For 10 straight days, competitors face off each afternoon in a series of primal, brutal and, in their way, beautiful contests. Bull riders mount the backs of car-sized mounds of muscle. Steer wrestlers fling themselves off sprinting horses and onto the horns of angry animals. Bareback riders are launched like dolls from bucking broncos, landing face down in the dirt. While the ethics of rodeo may be dubious, the mettle of its riders isn’t. Injuries are common, safeguards are few and a culture of genuine, reckless bravado prevails, which makes hockey look almost effete by comparison. “Your career is just from one ride to the next,” says Mike Duncan, a one-time bull rider from Texas whose 24-year-old son, Douglas, is competing in the Stampede with broken ribs after being hooked and stomped by a bull in his last event. “It can end at any minute, at any time.”

IT’S WILDCARD SATURDAY NOW, the eve of the big Sunday finale, and Tyler Thomson, still in his purple Wrangler shirt, is about to get back on a bull called White Knight. The buzz in the stands attenuates as he climbs the metal rails of the bucking chute and slips his legs around the animal’s enormous back. In the relative silence, you can hear the ominous clang of horn and hoof on steel as the bull rears and bucks in the tight confines of the chute. Thomson wraps his hand into the bull rope, grips hard and takes a breath.

Then he nods. The gate flings out and the bull launches a foot or more off the ground in an apoplexy of rage and fear, its eyes wild and foam jetting from its mouth. Back legs rocket up and the animal’s back bends so far it looks like it will snap. Then the bull plunges into a frantic spin — around and around and around, launching clods of mud across the infield while its muscled neck whips side to side. Each buck convulses Thomson’s body, sending a shudder rippling through his frame. Then the horn blows — his eight seconds are up — and Thomson is diving head first for the dirt. Now he’s on his feet, brushing off, raising both arms. Somewhere underneath his helmet and mask, he’s smiling.

A half-hour later, Thomson is seated at a folding table with the other riders, signing autographs with a Sharpie. The long lines — of teen girls in braces and cut-off shorts, little kids and bashful old cowboys — are mainly for him. In the hot sun, he signs programs, cowboy hats and even big stuffed gorillas.

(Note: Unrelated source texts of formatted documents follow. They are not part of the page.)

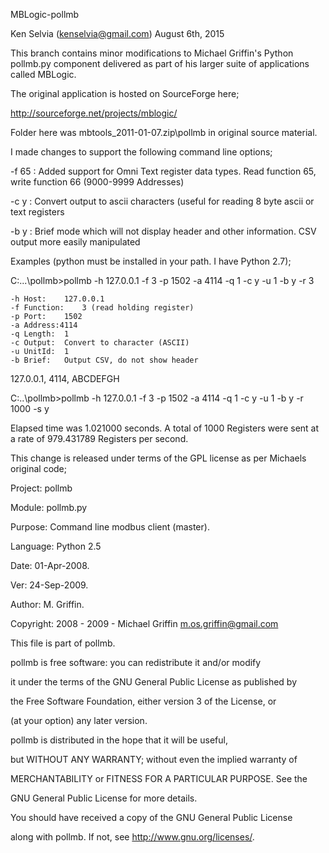 MBLogic-pollmb

Ken Selvia (kenselvia@gmail.com) August 6th, 2015

This branch contains minor modifications to Michael Griffin's Python pollmb.py component 
delivered as part of his larger suite of applications called MBLogic.

The original application is hosted on SourceForge here;

http://sourceforge.net/projects/mblogic/

Folder here was mbtools_2011-01-07.zip\pollmb in original source material.

I made changes to support the following command line options;

-f 65 : Added support for Omni Text register data types. Read function 65, write function 66 (9000-9999 Addresses)

-c y  : Convert output to ascii characters (useful for reading 8 byte ascii or text registers

-b y  : Brief mode which will not display header and other information. CSV output more easily manipulated


Examples (python must be installed in your path. I have Python 2.7);

C:\...\pollmb>pollmb -h 127.0.0.1 -f 3 -p 1502 -a 4114 -q 1 -c y -u 1 -b y -r 3

	-h Host:	127.0.0.1
	-f Function:	3 (read holding register)
	-p Port:	1502
	-a Address:4114
	-q Length:	1
	-c Output:	Convert to character (ASCII)
	-u UnitId:	1
	-b Brief:	Output CSV, do not show header

127.0.0.1, 4114, ABCDEFGH

C:\..\pollmb>pollmb -h 127.0.0.1 -f 3 -p 1502 -a 4114 -q 1 -c y -u 1 -b y -r 1000 -s y

Elapsed time was 1.021000 seconds.
A total of 1000 Registers were sent at a rate of 979.431789 Registers per second.


This change is released under terms of the GPL license as per Michaels original code;

 Project: 	pollmb

 Module: 	pollmb.py

 Purpose: 	Command line modbus client (master).

 Language:	Python 2.5

 Date:		01-Apr-2008.

 Ver:		24-Sep-2009.

 Author:	M. Griffin.

 Copyright:	2008 - 2009 - Michael Griffin       <m.os.griffin@gmail.com>



 This file is part of pollmb.

 pollmb is free software: you can redistribute it and/or modify

 it under the terms of the GNU General Public License as published by

 the Free Software Foundation, either version 3 of the License, or

 (at your option) any later version.

 pollmb is distributed in the hope that it will be useful,

 but WITHOUT ANY WARRANTY; without even the implied warranty of

 MERCHANTABILITY or FITNESS FOR A PARTICULAR PURPOSE. See the

 GNU General Public License for more details.

 You should have received a copy of the GNU General Public License

 along with pollmb. If not, see <http://www.gnu.org/licenses/>.
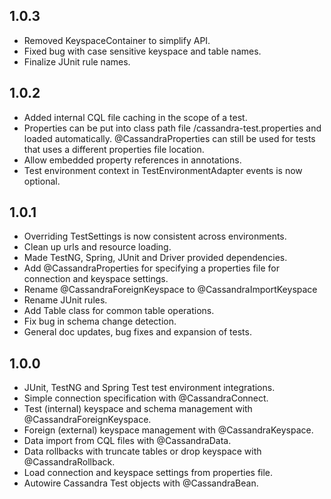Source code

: ## 1.0.3
- Removed KeyspaceContainer to simplify API.
- Fixed bug with case sensitive keyspace and table names.
- Finalize JUnit rule names.
## 1.0.2
- Added internal CQL file caching in the scope of a test.
- Properties can be put into class path file /cassandra-test.properties and loaded automatically. @CassandraProperties can still be used for tests that uses a different properties file location.
- Allow embedded property references in annotations.
- Test environment context in TestEnvironmentAdapter events is now optional.
## 1.0.1
- Overriding TestSettings is now consistent across environments.
- Clean up urls and resource loading.
- Made TestNG, Spring, JUnit and Driver provided dependencies.
- Add @CassandraProperties for specifying a properties file for connection and keyspace settings.
- Rename @CassandraForeignKeyspace to @CassandraImportKeyspace
- Rename JUnit rules.
- Add Table class for common table operations.
- Fix bug in schema change detection.
- General doc updates, bug fixes and expansion of tests.
## 1.0.0
- JUnit, TestNG and Spring Test test environment integrations.
- Simple connection specification with @CassandraConnect.
- Test (internal) keyspace and schema management with @CassandraForeignKeyspace.
- Foreign (external) keyspace management with @CassandraKeyspace.
- Data import from CQL files with @CassandraData.
- Data rollbacks with truncate tables or drop keyspace with @CassandraRollback.
- Load connection and keyspace settings from properties file.
- Autowire Cassandra Test objects with @CassandraBean.
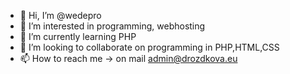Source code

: - 👋 Hi, I’m @wedepro
- 👀 I’m interested in programming, webhosting
- 🌱 I’m currently learning PHP
- 💞️ I’m looking to collaborate on programming in PHP,HTML,CSS
- 📫 How to reach me -> on mail admin@drozdkova.eu

<!---
wedepro/wedepro is a ✨ special ✨ repository because its `README.md` (this file) appears on your GitHub profile.
You can click the Preview link to take a look at your changes.
--->
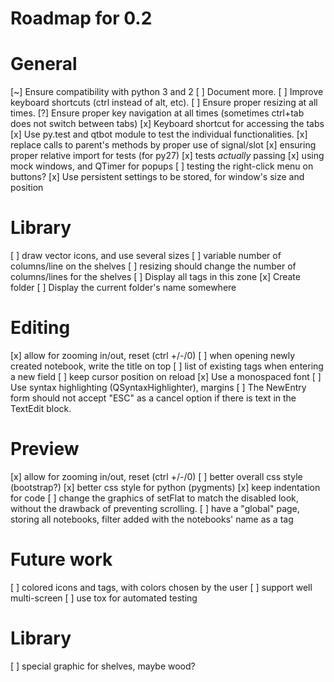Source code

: Roadmap for 0.2
===============

# General
[~] Ensure compatibility with python 3 and 2
[ ] Document more.
[ ] Improve keyboard shortcuts (ctrl instead of alt, etc).
[ ] Ensure proper resizing at all times.
[?] Ensure proper key navigation at all times (sometimes ctrl+tab does not
    switch between tabs)
[x] Keyboard shortcut for accessing the tabs
[x] Use py.test and qtbot module to test the individual functionalities.
    [x] replace calls to parent's methods by proper use of signal/slot
    [x] ensuring proper relative import for tests (for py27)
    [x] tests *actually* passing
    [x] using mock windows, and QTimer for popups
    [ ] testing the right-click menu on buttons?
[x] Use persistent settings to be stored, for window's size and position

# Library
[ ] draw vector icons, and use several sizes
[ ] variable number of columns/line on the shelves
[ ] resizing should change the number of columns/lines for the shelves
[ ] Display all tags in this zone
[x] Create folder
[ ] Display the current folder's name somewhere

# Editing
[x] allow for zooming in/out, reset (ctrl +/-/0)
[ ] when opening newly created notebook, write the title on top
[ ] list of existing tags when entering a new field
[ ] keep cursor position on reload
[x] Use a monospaced font
[ ] Use syntax highlighting (QSyntaxHighlighter), margins
[ ] The NewEntry form should not accept "ESC" as a cancel option if there is
    text in the TextEdit block.

# Preview
[x] allow for zooming in/out, reset (ctrl +/-/0)
[ ] better overall css style (bootstrap?)
[x] better css style for python (pygments)
[x] keep indentation for code
[ ] change the graphics of setFlat to match the disabled look, without the
    drawback of preventing scrolling.
[ ] have a "global" page, storing all notebooks, filter added with the
    notebooks' name as a tag


Future work
===========

[ ] colored icons and tags, with colors chosen by the user
[ ] support well multi-screen
[ ] use tox for automated testing

# Library
[ ] special graphic for shelves, maybe wood?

Tomorrow, Thomson will be back on a bull, this time riding for the championship and $100,000 prize. “It’s been a long time since a Thomson won a Stampede,” he says. “I wanna be in them record books, with my name in there next to my grandfather’s and great uncle’s and stuff.”

Back in the locker room, when he strips off dusty jeans, I notice a pair of bulky knee braces, the kind worn by people recovering from major surgery. Another cowboy comes in and inquires about some fresh stitches above Thomson’s left eye. “You get those from the bull or the bar?” he asks. Thomson is quick with an answer: “At least if it was from the bar, I’d have a good story.”